Zugleich ist das alles sehr klein und überschaubar gehalten, in Personal und Umfeld. Die Staatsmacht wird vor allem durch eine Offizierin repräsentiert, die durchaus empathisch agiert und dem Konzept von Zeitreisen erstaunlich offen gegenübersteht – ein Konzept, dessen Komplexitäten und Widersprüchlichkeiten hier allerdings nicht weiter ausgebreitet werden. Es gibt keine wilden Schießereien und Verwicklungen – ein Regisseur wie Christopher Nolan hätte da mehr Bombast rausgeholt, aber die Figuren auch nicht so nahbar gehalten.

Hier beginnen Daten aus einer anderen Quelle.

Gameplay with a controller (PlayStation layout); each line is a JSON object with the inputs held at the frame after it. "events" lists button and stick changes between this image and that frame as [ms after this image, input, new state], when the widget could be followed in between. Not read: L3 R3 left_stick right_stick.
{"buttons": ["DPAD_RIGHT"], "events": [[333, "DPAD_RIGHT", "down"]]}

Denn das ist es, was „Captain Nova“ bei all seinen kleinen Schwächen (es gibt ein paar sehr große Wurmlöcher im Plot, und vor allem macht sich der Film ein paar Sachen doch ein wenig einfach) so angenehm und menschlich macht: Es bleibt in Sorgen und Perspektive sehr nah bei seinen Protagonist*innen und damit beim angepeilten Zielpublikum. Nicht mehr Kinder, noch nicht erwachsen. Und in ihrem klaren Blick auf die Verhältnisse lassen sie sich von Gewinnstreben und Traditionen nicht aufhalten. Dazu passt die schönste Idee des Films, Novas Handfeuerwaffe, mit der sie Menschen und Maschinen in einem Pausenzustand fixieren kann. Unbeweglich, aber lebendig, „damit sie Zeit zum Nachdenken haben“. Denn es muss etwas geschehen. „Captain Nova“ bietet zunächst eine etwas einfache Lösung – da grüßt das Actiongenre mit seinem einen, einzigen Bösewicht, der besiegt werden muss. Aber am Ende macht der Film dann auch die größere Perspektive auf: Wie viele Botschaften aus der Zukunft brauchen wir, um umzudenken?
Rochus Wolff
Captain Nova - Niederlande 2021, Regie: Maurice Trouwborst, Homevideostart: 01.04.2022, FSK: keine FSK-Prüfung, Empfehlung: ab 12 Jahren, Laufzeit: 96 Min. Buch: Lotte Tabbers, Maurice Trouwborst. Kamera: Robbie van Brussel. Musik: Alexander Reumers. Schnitt: Pelle Asselbergs. Produktion: Koji Nelissen, Derk-Jan Warrink. Anbieter: Netflix. Darsteller*innen: Kika van de Vijver (Nova), Marouane Meftah (Nas), Hannah van Lunteren (Claire), Robbert Bleij (Simon Valk jr.), Joep Vermolen (Koen) u. a.